Stored data entries
****************************************

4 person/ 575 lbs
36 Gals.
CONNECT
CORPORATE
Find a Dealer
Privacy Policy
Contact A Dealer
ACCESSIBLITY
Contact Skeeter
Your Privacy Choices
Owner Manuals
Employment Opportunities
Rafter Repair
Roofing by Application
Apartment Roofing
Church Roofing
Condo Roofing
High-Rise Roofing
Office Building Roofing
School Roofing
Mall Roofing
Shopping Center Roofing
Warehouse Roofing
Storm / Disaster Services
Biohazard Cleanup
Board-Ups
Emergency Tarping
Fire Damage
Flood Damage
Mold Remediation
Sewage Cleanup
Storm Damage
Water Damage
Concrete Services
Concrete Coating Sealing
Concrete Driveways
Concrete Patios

****************************************

__Goal of the exercise__
Can you quote exactly the lines from the one containing "Storm Damage" through the last line of the records above, and nothing else?

__Solution for this exercise__
Storm Damage
Water Damage
Concrete Services
Concrete Coating Sealing
Concrete Driveways
Concrete Patios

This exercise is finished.